──────── GIVEN INFORMATION

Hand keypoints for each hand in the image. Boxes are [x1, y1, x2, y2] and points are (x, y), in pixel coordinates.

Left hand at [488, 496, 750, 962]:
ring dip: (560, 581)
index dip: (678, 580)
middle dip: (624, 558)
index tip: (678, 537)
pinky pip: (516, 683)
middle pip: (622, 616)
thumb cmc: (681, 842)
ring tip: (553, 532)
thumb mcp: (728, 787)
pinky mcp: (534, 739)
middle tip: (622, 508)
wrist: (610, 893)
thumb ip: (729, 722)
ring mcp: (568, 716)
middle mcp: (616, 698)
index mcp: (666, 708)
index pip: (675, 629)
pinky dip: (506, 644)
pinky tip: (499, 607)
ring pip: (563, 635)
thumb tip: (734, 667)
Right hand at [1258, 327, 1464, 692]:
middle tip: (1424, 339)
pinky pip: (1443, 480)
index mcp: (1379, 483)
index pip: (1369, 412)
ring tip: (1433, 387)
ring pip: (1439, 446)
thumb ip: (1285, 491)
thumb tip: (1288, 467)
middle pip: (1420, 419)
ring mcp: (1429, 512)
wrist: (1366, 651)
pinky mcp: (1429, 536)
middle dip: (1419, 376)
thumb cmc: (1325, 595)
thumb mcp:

────────────────
──────── GIVEN INFORMATION

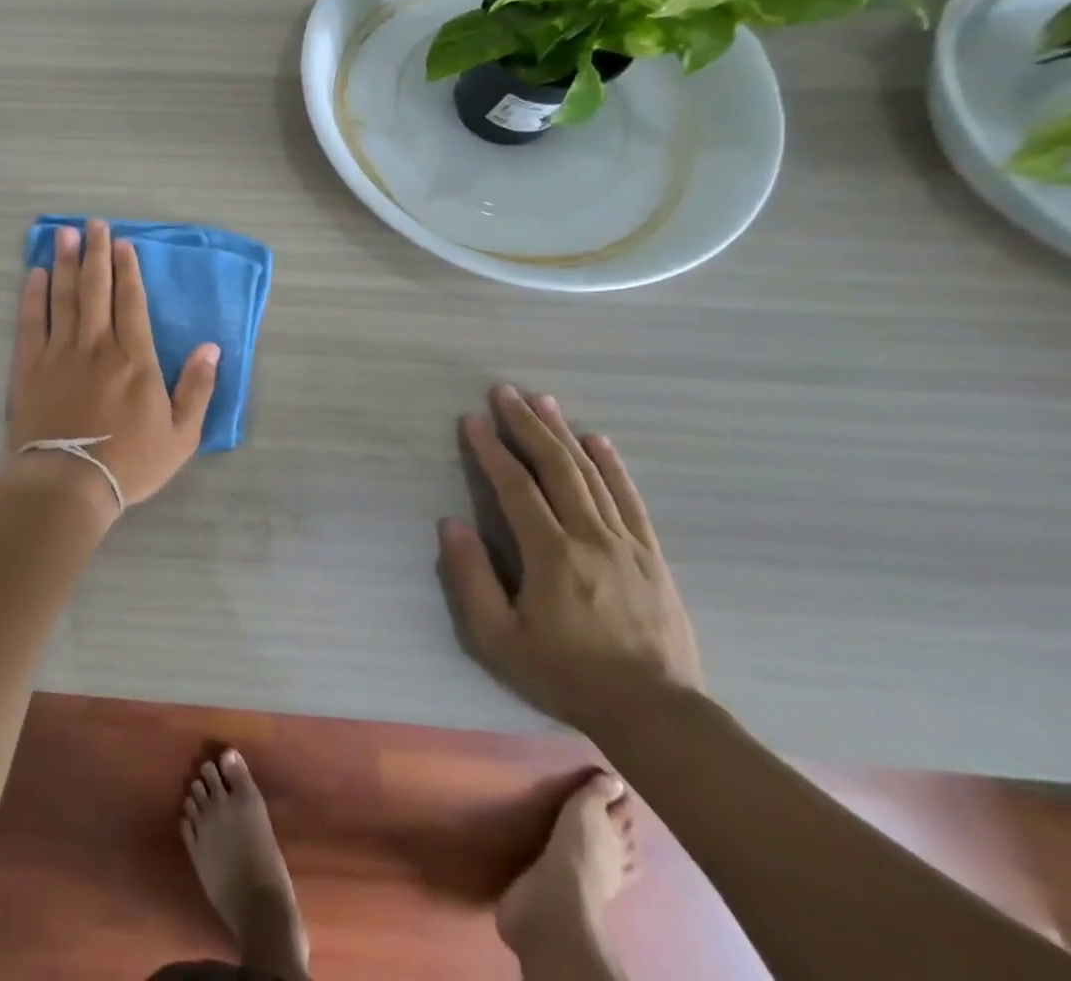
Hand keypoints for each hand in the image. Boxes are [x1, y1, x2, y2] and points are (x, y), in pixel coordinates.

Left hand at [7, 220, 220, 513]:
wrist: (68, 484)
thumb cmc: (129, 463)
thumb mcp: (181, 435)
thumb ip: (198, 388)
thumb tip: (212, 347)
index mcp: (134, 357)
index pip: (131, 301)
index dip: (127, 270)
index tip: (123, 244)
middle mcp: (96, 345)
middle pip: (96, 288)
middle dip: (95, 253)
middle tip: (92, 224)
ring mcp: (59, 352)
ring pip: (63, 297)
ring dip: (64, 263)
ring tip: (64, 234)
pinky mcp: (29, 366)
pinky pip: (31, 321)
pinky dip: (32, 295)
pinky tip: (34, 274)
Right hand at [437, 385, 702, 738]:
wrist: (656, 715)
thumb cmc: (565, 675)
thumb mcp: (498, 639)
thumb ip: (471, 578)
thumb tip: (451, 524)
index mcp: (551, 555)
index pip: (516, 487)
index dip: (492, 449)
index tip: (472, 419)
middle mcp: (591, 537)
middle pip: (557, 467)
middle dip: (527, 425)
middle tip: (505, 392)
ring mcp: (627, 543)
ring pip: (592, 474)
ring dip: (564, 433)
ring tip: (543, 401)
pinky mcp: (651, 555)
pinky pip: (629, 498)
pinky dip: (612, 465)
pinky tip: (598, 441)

────────────────

* YOUR INSTRUCTIONS: The required answer is the exact run of lines above starting at the line with "thumb ip: (198, 388)" and ending at the line with "pinky dip: (612, 465)", with both ends present.

* REPLY TO THE EXERCISE:
thumb ip: (198, 388)
thumb tip: (212, 347)
index mcp: (134, 357)
index pip: (131, 301)
index dip: (127, 270)
index tip: (123, 244)
middle mcp: (96, 345)
middle pip: (96, 288)
middle dip: (95, 253)
middle tip: (92, 224)
ring mcp: (59, 352)
ring pip: (63, 297)
ring dip: (64, 263)
ring tip: (64, 234)
pinky mcp: (29, 366)
pinky pip: (31, 321)
pinky dip: (32, 295)
pinky tip: (34, 274)
Right hand at [437, 385, 702, 738]:
wrist: (656, 715)
thumb cmc: (565, 675)
thumb mcp: (498, 639)
thumb ip: (471, 578)
thumb tip: (451, 524)
index mcp: (551, 555)
index pip: (516, 487)
index dip: (492, 449)
index tip: (472, 419)
middle mcp: (591, 537)
middle pip: (557, 467)
middle dip: (527, 425)
middle tip: (505, 392)
ring mcp: (627, 543)
ring pip: (592, 474)
ring dip: (564, 433)
ring tip: (543, 401)
pinky mcp: (651, 555)
pinky pip: (629, 498)
pinky dip: (612, 465)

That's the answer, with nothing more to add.